Der Kaiser tritt auf, einen grünen, goldgestickten Mantel um,
den Jagdspieß in der Hand, den goldenen Reif im Haar.
Wohl, ich jage! Ja, ich jage …
Dort der Eber, aufgewühlt
Schaukelt noch das Unterholz,
Hier der Speer! Und hier der Jäger!
Er schaudert, lässt den Speer fallen.
Nein, ich bin das Wild, mich jagt es,
Hunde sind in meinem Rücken,
Ihre Zähne mir im Fleisch,
Mir im Hirn sind ihre Zähne.
Greift sich an den Kopf.
Hier ist einer, innen, einer,
Unaufhörlich, eine Wunde,
Wund vom immer gleichen Bild
Ihrer offnen, weißen Arme …
Und daneben, hart daneben,
Das Gefühl von ihrem Lachen,
Nicht der Klang, nur das Gefühl
Wie ein lautlos warmes Rieseln …
Blut? … Mein Blut ist voll von ihr!
Alles: Hirn, Herz, Augen, Ohren!
In der Luft, an allen Bäumen
Klebt ihr Glanz, ich muss ihn atmen.
Ich will los! Die Ohren hab‘ ich
Angefüllt mit Lärm der Hunde,
Meine Augen bohr‘ ich fest
In das Wild, ich will nichts spüren
Als das Keuchen, als das Flüchten
Dieser Rehe, dieser Vögel,
Und ein totenhafter Schlaf
Soll mir nachts mit Blei versiegeln
Diese Welt … doch innen, innen
Ist die Tür, die nichts verriegelt!
Keine Nacht mehr! Diese Nächte
Brechen, was die Tage schwuren.
Er rüttelt sich an der Brust.
Steh! Es wird ja keine kommen,
Sieben sind hinab, vorbei …
Sieben? Jetzt, nur jetzt nichts denken!
Alles schwindelnd, alles schwank,
Jagen und nur immer jagen,
Nur bis diese Sonne sank,
Diesen Taumel noch ertragen!
Trinken hier, doch nicht besinnen.
Die Hexe, jung und schön, in einem durchsichtigen Gewand,
mit offenem Haar, steht hinter ihm.
Nicht besinnen? Nicht auf mich?
Nicht auf uns? Nicht auf die Nächte?
Auf die Lippen nicht?
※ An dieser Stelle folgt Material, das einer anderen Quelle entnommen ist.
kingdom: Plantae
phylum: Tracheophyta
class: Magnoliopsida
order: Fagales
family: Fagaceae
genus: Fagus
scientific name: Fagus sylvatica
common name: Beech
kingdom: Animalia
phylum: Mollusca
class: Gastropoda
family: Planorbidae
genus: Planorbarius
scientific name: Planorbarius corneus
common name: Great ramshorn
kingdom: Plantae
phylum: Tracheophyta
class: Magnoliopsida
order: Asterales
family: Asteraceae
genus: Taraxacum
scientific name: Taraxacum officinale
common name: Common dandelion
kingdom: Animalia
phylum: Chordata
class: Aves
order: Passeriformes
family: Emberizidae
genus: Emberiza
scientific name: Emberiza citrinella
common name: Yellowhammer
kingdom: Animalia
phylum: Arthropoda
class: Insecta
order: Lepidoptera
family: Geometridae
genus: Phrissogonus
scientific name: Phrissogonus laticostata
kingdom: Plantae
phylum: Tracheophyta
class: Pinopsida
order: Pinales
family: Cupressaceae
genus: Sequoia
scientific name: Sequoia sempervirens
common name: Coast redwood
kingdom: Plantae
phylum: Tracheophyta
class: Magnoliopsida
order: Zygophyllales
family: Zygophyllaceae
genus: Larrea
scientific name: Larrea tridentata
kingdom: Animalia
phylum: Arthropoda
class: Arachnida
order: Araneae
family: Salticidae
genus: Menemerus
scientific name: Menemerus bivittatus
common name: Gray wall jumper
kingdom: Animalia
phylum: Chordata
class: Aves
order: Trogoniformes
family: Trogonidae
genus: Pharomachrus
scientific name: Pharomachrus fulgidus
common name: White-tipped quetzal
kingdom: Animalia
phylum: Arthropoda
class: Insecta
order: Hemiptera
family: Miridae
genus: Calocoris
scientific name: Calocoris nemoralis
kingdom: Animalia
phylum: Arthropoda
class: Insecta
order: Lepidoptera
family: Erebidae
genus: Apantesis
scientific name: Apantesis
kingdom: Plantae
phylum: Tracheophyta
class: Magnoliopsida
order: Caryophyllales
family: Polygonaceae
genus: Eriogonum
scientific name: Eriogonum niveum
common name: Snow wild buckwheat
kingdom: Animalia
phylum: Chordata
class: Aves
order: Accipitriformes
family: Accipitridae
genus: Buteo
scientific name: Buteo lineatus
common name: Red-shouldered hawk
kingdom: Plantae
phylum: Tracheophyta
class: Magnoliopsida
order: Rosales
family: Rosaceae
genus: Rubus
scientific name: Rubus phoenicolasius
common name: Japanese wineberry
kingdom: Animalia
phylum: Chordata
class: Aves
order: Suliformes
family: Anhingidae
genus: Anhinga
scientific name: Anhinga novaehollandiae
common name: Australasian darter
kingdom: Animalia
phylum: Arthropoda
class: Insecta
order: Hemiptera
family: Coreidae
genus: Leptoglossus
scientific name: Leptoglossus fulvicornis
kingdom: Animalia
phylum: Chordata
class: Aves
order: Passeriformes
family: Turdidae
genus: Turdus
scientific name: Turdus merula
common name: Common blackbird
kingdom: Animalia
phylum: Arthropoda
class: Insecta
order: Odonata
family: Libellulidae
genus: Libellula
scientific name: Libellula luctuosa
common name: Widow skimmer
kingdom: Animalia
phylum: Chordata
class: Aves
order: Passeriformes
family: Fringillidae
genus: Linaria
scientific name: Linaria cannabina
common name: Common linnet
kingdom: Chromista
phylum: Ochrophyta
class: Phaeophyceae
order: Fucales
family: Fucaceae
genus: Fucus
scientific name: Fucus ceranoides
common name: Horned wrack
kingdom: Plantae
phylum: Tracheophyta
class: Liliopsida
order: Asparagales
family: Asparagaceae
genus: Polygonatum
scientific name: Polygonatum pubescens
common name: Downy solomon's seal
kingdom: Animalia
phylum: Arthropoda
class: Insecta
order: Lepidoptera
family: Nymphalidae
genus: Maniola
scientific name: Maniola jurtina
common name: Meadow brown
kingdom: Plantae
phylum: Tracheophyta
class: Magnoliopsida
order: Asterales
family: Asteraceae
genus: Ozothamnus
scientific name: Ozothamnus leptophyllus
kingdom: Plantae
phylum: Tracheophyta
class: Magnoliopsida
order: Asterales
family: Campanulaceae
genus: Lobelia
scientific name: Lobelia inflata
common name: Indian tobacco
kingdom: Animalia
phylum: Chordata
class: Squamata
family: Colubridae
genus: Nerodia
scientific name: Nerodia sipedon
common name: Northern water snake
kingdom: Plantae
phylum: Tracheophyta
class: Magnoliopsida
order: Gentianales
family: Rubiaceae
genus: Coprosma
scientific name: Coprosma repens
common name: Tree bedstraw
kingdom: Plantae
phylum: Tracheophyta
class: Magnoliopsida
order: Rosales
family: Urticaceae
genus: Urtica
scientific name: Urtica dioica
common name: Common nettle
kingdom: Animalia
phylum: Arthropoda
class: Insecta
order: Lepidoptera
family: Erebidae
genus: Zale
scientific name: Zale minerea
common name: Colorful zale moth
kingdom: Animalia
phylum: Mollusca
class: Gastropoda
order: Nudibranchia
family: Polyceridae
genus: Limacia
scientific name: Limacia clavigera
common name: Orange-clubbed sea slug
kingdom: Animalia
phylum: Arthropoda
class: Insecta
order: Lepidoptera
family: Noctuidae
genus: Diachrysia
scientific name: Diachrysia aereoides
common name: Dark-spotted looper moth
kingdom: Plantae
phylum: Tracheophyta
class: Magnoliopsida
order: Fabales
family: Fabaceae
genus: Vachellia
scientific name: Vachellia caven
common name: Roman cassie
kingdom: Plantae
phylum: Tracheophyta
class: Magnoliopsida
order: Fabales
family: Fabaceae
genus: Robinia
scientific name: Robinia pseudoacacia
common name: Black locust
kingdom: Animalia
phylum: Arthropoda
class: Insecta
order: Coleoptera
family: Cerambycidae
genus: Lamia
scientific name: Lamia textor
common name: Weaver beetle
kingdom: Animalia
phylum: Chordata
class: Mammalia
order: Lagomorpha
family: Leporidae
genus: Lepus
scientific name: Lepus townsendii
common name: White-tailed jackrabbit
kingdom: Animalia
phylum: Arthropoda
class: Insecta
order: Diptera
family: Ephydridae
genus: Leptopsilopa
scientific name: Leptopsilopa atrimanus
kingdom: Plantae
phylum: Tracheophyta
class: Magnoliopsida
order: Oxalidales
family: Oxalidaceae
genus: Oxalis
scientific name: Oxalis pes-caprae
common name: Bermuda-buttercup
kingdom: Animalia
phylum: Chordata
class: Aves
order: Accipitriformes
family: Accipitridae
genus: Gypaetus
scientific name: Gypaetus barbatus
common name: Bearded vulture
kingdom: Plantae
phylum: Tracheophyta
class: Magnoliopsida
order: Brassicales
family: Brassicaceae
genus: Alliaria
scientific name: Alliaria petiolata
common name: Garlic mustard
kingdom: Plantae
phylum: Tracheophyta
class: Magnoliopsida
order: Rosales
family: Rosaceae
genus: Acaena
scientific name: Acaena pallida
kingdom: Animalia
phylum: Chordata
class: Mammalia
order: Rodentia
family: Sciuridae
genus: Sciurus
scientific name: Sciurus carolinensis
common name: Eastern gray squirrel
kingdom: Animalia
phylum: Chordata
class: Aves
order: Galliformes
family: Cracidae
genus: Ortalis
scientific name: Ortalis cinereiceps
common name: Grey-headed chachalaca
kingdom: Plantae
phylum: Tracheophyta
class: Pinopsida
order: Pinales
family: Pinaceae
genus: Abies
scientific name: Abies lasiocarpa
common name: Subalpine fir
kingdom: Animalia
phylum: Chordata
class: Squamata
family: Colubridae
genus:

Die Arme?
Auf mein Lachen, auf mein Haar?
Nicht besinnen auf was war?
Und auf was, einmal verloren,
Keine Reue wiederbringt …?
Der Kaiser
Heute, heute ist ein Ende!
Ich will dir’s entgegenschrein:
Sieben Jahre war ich dein,
War ein Kind, als es begann,
End‘ es nun, da ich ein Mann!
…
Zu sehen, zu vernehmen ist der Kaiser Porphyrogenitus bei dem Versuch, sich von der Hexe, der er verfallen ist, loszureißen; und das, es ist nicht zu überhören, fällt ihm sehr schwer. Dementsprechend haben die Verse auch etwas zerrissenes, gehetztes!?
Am bemerkenswertesten ist sicher, wie die weitestgehend ungereimten trochäischen Vierheber immer einmal wieder in den Reim „hinüberkippen“ – erst ein Kreuzreim des Kaisers, dann ein Paarreim der Hexe, dann ein doppelter Paarreim des Kaisers -, ohne dass dies groß auffällt in der ohnehin sehr wohlklingenden Sprache der Verse. Einen Unterschied gibt es aber doch:
Die Reim-Verse schließen überwiegend betont, während in den längeren ungereimten Abschnitten zwar immer mal wieder ein betont schließender Vers auftaucht, aber eigentlich kaum häufiger, als es in Vierheber-Texten üblich ist!
Einige Ausdrücke klingen mir etwas schräg – „mit Lärm der Hunde“, „Nicht besinnen auf was war“ … Aber das hat seinen eigenen Reiz?!
Insgesamt ein schöner Text, meinem Ohr nach.